Objective » Return the material below word for word, with every character left unchanged.

-=-=-

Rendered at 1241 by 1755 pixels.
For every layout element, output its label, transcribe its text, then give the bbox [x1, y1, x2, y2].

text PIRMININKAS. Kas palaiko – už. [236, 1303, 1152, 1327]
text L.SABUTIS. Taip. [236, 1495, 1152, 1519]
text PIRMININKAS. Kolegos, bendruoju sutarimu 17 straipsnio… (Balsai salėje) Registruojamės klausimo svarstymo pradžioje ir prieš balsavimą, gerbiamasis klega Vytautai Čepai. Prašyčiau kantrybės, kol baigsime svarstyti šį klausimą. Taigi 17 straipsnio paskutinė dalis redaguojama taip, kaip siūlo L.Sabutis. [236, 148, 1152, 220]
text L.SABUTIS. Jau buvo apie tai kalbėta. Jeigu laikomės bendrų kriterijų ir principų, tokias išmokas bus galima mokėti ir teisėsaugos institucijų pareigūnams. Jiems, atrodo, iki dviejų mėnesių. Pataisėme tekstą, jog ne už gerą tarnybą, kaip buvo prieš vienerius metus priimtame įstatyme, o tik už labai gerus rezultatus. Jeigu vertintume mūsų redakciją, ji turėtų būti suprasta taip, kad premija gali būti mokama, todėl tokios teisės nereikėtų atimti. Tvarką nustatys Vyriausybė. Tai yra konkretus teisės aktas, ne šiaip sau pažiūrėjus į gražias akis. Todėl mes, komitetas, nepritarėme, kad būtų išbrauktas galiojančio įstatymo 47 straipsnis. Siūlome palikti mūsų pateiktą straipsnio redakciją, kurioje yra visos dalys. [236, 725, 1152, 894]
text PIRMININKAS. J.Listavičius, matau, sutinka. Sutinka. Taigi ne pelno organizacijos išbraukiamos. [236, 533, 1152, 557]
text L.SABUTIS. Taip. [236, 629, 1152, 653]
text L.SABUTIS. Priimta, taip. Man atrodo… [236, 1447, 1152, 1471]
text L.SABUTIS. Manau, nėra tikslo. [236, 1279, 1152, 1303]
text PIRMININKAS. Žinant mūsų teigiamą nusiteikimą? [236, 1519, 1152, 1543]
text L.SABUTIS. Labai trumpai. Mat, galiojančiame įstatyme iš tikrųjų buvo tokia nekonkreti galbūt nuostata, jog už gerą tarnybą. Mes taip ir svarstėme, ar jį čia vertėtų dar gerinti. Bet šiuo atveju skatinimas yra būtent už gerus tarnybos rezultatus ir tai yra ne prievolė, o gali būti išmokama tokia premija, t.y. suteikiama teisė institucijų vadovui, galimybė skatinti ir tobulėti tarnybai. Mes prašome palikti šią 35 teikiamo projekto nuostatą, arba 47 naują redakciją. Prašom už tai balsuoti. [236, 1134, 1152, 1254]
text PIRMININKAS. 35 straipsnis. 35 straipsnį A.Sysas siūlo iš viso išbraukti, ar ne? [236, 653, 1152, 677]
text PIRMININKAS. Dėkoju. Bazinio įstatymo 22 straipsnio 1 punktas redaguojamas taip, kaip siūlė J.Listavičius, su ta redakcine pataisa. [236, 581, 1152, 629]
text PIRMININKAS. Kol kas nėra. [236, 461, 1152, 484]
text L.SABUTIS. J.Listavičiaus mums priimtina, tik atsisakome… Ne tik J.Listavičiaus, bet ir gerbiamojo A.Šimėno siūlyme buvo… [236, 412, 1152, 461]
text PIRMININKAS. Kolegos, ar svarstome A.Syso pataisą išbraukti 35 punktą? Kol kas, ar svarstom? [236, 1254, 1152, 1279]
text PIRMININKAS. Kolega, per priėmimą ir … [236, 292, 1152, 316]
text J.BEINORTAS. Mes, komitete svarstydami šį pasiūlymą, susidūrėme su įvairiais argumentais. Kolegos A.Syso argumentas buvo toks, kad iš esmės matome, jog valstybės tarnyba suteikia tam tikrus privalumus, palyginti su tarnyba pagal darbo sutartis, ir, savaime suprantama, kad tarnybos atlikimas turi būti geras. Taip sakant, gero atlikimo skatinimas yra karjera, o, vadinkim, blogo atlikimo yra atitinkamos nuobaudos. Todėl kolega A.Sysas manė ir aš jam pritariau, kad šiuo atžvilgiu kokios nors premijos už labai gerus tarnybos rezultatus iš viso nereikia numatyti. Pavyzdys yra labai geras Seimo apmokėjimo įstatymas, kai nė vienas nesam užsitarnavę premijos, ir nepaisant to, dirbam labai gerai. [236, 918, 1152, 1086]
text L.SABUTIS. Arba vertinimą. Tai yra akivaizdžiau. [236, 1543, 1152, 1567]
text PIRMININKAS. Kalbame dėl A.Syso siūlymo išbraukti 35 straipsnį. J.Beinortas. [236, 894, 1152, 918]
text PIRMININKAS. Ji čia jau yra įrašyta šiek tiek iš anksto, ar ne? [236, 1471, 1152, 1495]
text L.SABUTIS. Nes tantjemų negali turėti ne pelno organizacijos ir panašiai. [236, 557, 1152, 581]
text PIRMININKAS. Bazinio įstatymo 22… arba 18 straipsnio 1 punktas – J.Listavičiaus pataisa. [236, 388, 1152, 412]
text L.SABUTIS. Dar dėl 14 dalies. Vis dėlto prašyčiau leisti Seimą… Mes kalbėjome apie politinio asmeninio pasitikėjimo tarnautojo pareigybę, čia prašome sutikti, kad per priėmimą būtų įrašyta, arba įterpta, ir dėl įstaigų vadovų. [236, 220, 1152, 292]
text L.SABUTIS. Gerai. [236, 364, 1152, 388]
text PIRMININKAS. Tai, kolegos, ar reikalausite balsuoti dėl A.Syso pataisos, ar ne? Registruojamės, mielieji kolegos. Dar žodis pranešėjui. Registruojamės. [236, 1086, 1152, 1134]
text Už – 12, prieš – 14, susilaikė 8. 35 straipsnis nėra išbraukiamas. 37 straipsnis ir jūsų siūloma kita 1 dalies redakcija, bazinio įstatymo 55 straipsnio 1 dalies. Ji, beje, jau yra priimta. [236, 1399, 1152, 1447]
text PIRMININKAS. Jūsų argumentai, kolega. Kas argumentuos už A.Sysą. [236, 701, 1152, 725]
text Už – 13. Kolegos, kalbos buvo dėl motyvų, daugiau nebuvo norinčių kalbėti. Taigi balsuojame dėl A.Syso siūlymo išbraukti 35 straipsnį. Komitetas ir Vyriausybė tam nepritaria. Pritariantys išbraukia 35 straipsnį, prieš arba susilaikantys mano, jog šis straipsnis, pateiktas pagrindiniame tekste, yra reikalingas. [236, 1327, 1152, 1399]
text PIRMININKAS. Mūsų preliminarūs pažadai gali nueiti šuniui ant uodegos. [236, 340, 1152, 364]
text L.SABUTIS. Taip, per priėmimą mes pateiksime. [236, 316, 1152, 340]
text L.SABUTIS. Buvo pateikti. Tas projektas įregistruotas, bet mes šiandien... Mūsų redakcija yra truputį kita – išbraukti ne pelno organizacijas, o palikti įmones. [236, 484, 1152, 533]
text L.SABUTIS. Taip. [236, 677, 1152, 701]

-=-=-

Response »
Rendered at 1241 by 1755 pixels.
For every layout element, output its label, transcribe its text, then give the bbox [x1, y1, x2, y2].

text PIRMININKAS. Kas palaiko – už. [236, 1303, 1152, 1327]
text L.SABUTIS. Taip. [236, 1495, 1152, 1519]
text PIRMININKAS. Kolegos, bendruoju sutarimu 17 straipsnio… (Balsai salėje) Registruojamės klausimo svarstymo pradžioje ir prieš balsavimą, gerbiamasis klega Vytautai Čepai. Prašyčiau kantrybės, kol baigsime svarstyti šį klausimą. Taigi 17 straipsnio paskutinė dalis redaguojama taip, kaip siūlo L.Sabutis. [236, 148, 1152, 220]
text L.SABUTIS. Jau buvo apie tai kalbėta. Jeigu laikomės bendrų kriterijų ir principų, tokias išmokas bus galima mokėti ir teisėsaugos institucijų pareigūnams. Jiems, atrodo, iki dviejų mėnesių. Pataisėme tekstą, jog ne už gerą tarnybą, kaip buvo prieš vienerius metus priimtame įstatyme, o tik už labai gerus rezultatus. Jeigu vertintume mūsų redakciją, ji turėtų būti suprasta taip, kad premija gali būti mokama, todėl tokios teisės nereikėtų atimti. Tvarką nustatys Vyriausybė. Tai yra konkretus teisės aktas, ne šiaip sau pažiūrėjus į gražias akis. Todėl mes, komitetas, nepritarėme, kad būtų išbrauktas galiojančio įstatymo 47 straipsnis. Siūlome palikti mūsų pateiktą straipsnio redakciją, kurioje yra visos dalys. [236, 725, 1152, 894]
text PIRMININKAS. J.Listavičius, matau, sutinka. Sutinka. Taigi ne pelno organizacijos išbraukiamos. [236, 533, 1152, 557]
text L.SABUTIS. Taip. [236, 629, 1152, 653]
text L.SABUTIS. Priimta, taip. Man atrodo… [236, 1447, 1152, 1471]
text L.SABUTIS. Manau, nėra tikslo. [236, 1279, 1152, 1303]
text PIRMININKAS. Žinant mūsų teigiamą nusiteikimą? [236, 1519, 1152, 1543]
text L.SABUTIS. Labai trumpai. Mat, galiojančiame įstatyme iš tikrųjų buvo tokia nekonkreti galbūt nuostata, jog už gerą tarnybą. Mes taip ir svarstėme, ar jį čia vertėtų dar gerinti. Bet šiuo atveju skatinimas yra būtent už gerus tarnybos rezultatus ir tai yra ne prievolė, o gali būti išmokama tokia premija, t.y. suteikiama teisė institucijų vadovui, galimybė skatinti ir tobulėti tarnybai. Mes prašome palikti šią 35 teikiamo projekto nuostatą, arba 47 naują redakciją. Prašom už tai balsuoti. [236, 1134, 1152, 1254]
text PIRMININKAS. 35 straipsnis. 35 straipsnį A.Sysas siūlo iš viso išbraukti, ar ne? [236, 653, 1152, 677]
text PIRMININKAS. Dėkoju. Bazinio įstatymo 22 straipsnio 1 punktas redaguojamas taip, kaip siūlė J.Listavičius, su ta redakcine pataisa. [236, 581, 1152, 629]
text PIRMININKAS. Kol kas nėra. [236, 461, 1152, 484]
text L.SABUTIS. J.Listavičiaus mums priimtina, tik atsisakome… Ne tik J.Listavičiaus, bet ir gerbiamojo A.Šimėno siūlyme buvo… [236, 412, 1152, 461]
text PIRMININKAS. Kolegos, ar svarstome A.Syso pataisą išbraukti 35 punktą? Kol kas, ar svarstom? [236, 1254, 1152, 1279]
text PIRMININKAS. Kolega, per priėmimą ir … [236, 292, 1152, 316]
text J.BEINORTAS. Mes, komitete svarstydami šį pasiūlymą, susidūrėme su įvairiais argumentais. Kolegos A.Syso argumentas buvo toks, kad iš esmės matome, jog valstybės tarnyba suteikia tam tikrus privalumus, palyginti su tarnyba pagal darbo sutartis, ir, savaime suprantama, kad tarnybos atlikimas turi būti geras. Taip sakant, gero atlikimo skatinimas yra karjera, o, vadinkim, blogo atlikimo yra atitinkamos nuobaudos. Todėl kolega A.Sysas manė ir aš jam pritariau, kad šiuo atžvilgiu kokios nors premijos už labai gerus tarnybos rezultatus iš viso nereikia numatyti. Pavyzdys yra labai geras Seimo apmokėjimo įstatymas, kai nė vienas nesam užsitarnavę premijos, ir nepaisant to, dirbam labai gerai. [236, 918, 1152, 1086]
text L.SABUTIS. Arba vertinimą. Tai yra akivaizdžiau. [236, 1543, 1152, 1567]
text PIRMININKAS. Kalbame dėl A.Syso siūlymo išbraukti 35 straipsnį. J.Beinortas. [236, 894, 1152, 918]
text PIRMININKAS. Ji čia jau yra įrašyta šiek tiek iš anksto, ar ne? [236, 1471, 1152, 1495]
text L.SABUTIS. Nes tantjemų negali turėti ne pelno organizacijos ir panašiai. [236, 557, 1152, 581]
text PIRMININKAS. Bazinio įstatymo 22… arba 18 straipsnio 1 punktas – J.Listavičiaus pataisa. [236, 388, 1152, 412]
text L.SABUTIS. Dar dėl 14 dalies. Vis dėlto prašyčiau leisti Seimą… Mes kalbėjome apie politinio asmeninio pasitikėjimo tarnautojo pareigybę, čia prašome sutikti, kad per priėmimą būtų įrašyta, arba įterpta, ir dėl įstaigų vadovų. [236, 220, 1152, 292]
text L.SABUTIS. Gerai. [236, 364, 1152, 388]
text PIRMININKAS. Tai, kolegos, ar reikalausite balsuoti dėl A.Syso pataisos, ar ne? Registruojamės, mielieji kolegos. Dar žodis pranešėjui. Registruojamės. [236, 1086, 1152, 1134]
text Už – 12, prieš – 14, susilaikė 8. 35 straipsnis nėra išbraukiamas. 37 straipsnis ir jūsų siūloma kita 1 dalies redakcija, bazinio įstatymo 55 straipsnio 1 dalies. Ji, beje, jau yra priimta. [236, 1399, 1152, 1447]
text PIRMININKAS. Jūsų argumentai, kolega. Kas argumentuos už A.Sysą. [236, 701, 1152, 725]
text Už – 13. Kolegos, kalbos buvo dėl motyvų, daugiau nebuvo norinčių kalbėti. Taigi balsuojame dėl A.Syso siūlymo išbraukti 35 straipsnį. Komitetas ir Vyriausybė tam nepritaria. Pritariantys išbraukia 35 straipsnį, prieš arba susilaikantys mano, jog šis straipsnis, pateiktas pagrindiniame tekste, yra reikalingas. [236, 1327, 1152, 1399]
text PIRMININKAS. Mūsų preliminarūs pažadai gali nueiti šuniui ant uodegos. [236, 340, 1152, 364]
text L.SABUTIS. Taip, per priėmimą mes pateiksime. [236, 316, 1152, 340]
text L.SABUTIS. Buvo pateikti. Tas projektas įregistruotas, bet mes šiandien... Mūsų redakcija yra truputį kita – išbraukti ne pelno organizacijas, o palikti įmones. [236, 484, 1152, 533]
text L.SABUTIS. Taip. [236, 677, 1152, 701]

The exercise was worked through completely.